Произнеся эти слова, Александр удержал на несколько минут Коленкура и в краткой беседе дал ему понять, что последние сомнения союзников рассеялись вследствие события, случившегося ночью на Эсоне, ибо с этой минуты стало понятно, что Наполеон более не способен что-либо предпринять и ему остается только покориться судьбе. Император Александр повторил заверения в самом великодушном обращении с Наполеоном, не скрыл, что, возможно, поторопился, предложив остров Эльба, но добавил, что выполнит обязательство, и недвусмысленно обещал добиться предоставления Мари Луизе и королю Римскому княжества в Италии. Затем он отослал Коленкура, настояв, чтобы тот как можно скорее возвращался с полномочиями от своего повелителя, дабы завершить переговоры, ибо с часу на час положение Наполеона ухудшалось настолько же, насколько улучшалось положение Бурбонов, и возмещения, которые были готовы ему предоставить, могли сильно уменьшиться.
Так свершилось отступничество маршала Мармона. Если бы поступок маршала состоял в том, что он предпочел Бурбонов Наполеону, мир — войне, надежду на свободу — деспотизму, не было бы ничего проще, законнее и благовиднее. Но, даже не учитывая долг благодарности, нельзя забывать, что Мармон был облечен личным доверием Наполеона, вооружен и занимал на Эсоне позицию основополагающего значения. Оставление такой позиции со всем армейским корпусом, вследствие тайного соглашения с князем Шварценбергом, означало не выбор гражданина, свободного в своих желаниях, между одним правительством и другим, а выбор солдата, переметнувшегося на сторону врага!

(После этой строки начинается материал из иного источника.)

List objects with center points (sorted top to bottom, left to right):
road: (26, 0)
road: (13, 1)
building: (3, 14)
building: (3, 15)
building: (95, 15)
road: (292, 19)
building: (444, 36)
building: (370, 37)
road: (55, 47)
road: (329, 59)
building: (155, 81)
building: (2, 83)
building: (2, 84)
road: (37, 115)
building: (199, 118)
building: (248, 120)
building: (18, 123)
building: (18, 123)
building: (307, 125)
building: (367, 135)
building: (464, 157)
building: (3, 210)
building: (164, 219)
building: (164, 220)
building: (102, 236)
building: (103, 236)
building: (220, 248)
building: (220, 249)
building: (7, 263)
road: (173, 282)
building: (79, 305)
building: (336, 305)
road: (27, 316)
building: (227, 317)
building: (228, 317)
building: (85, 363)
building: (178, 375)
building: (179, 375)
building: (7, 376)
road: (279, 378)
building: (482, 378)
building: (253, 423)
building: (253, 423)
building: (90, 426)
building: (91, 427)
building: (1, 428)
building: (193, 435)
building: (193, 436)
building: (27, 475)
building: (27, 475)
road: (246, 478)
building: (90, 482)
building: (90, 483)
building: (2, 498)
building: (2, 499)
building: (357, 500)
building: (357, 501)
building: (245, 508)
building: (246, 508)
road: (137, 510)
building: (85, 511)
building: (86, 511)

Три полномочных представителя вернулись в Фонтенбло с окончательным ответом государей-союзников к вечеру 5 апреля. Маршал Ней, осыпанный ласками временного правительства, взялся раздобыть и доставить безусловное отречение Наполеона. Поэтому он не дождался двух своих коллег, желая то ли остаться наедине с самим собой, то ли быстрее сдержать данные обещания. Наполеона он нашел уже осведомленным об отречении 6-го корпуса, как никто точно оценившим его военные и политические последствия, впрочем, спокойным и выказывающим тем больше величия, чем сильнее ожесточалась против него фортуна. Наполеон вежливо поблагодарил Нея за выполнение миссии, но не стал расспрашивать, догадавшись по его поведению и по тому, как он торопился прибыть первым, что маршал горит желанием содействовать развязке и поставить ее, быть может, себе в заслугу. Он почти безответно выслушал всё, что хотел сказать Ней, а тот долго распространялся о бесповоротном решении государей, о невозможности добиться его изменения, о воодушевлении, с каким выступали в Париже за мир и за Бурбонов, о состоянии разрухи в армии и о невозможности добиться от нее новых усилий. Тем не менее он не отступил от должного почтения к повелителю, перед которым он и его товарищи по оружию усвоили обыкновение склонять голову.
Терпеливо и холодно выслушав маршала, Наполеон отвечал, что подумает и даст знать о своем окончательном решении завтра. После встречи Ней, торопясь исполнить обещание, поспешил составить Талейрану письмо. Рассказывая о возвращении в Фонтенбло и безуспешности утренних переговоров, ставшей следствием, писал он, непредвиденного события (события на Эсоне), Ней добавлял, что Наполеон, убедившись, что поставил Францию в критическое положение и ему теперь невозможно самому спасти ее, выказал решимость предоставить свое безусловное отречение. Вслед за этим утверждением, по меньшей мере преждевременным, маршал добавлял, что надеется сам доставить подлинный и безоговорочный акт отречения. Письмо было отправлено из Фонтенбло в половине двенадцатого вечера.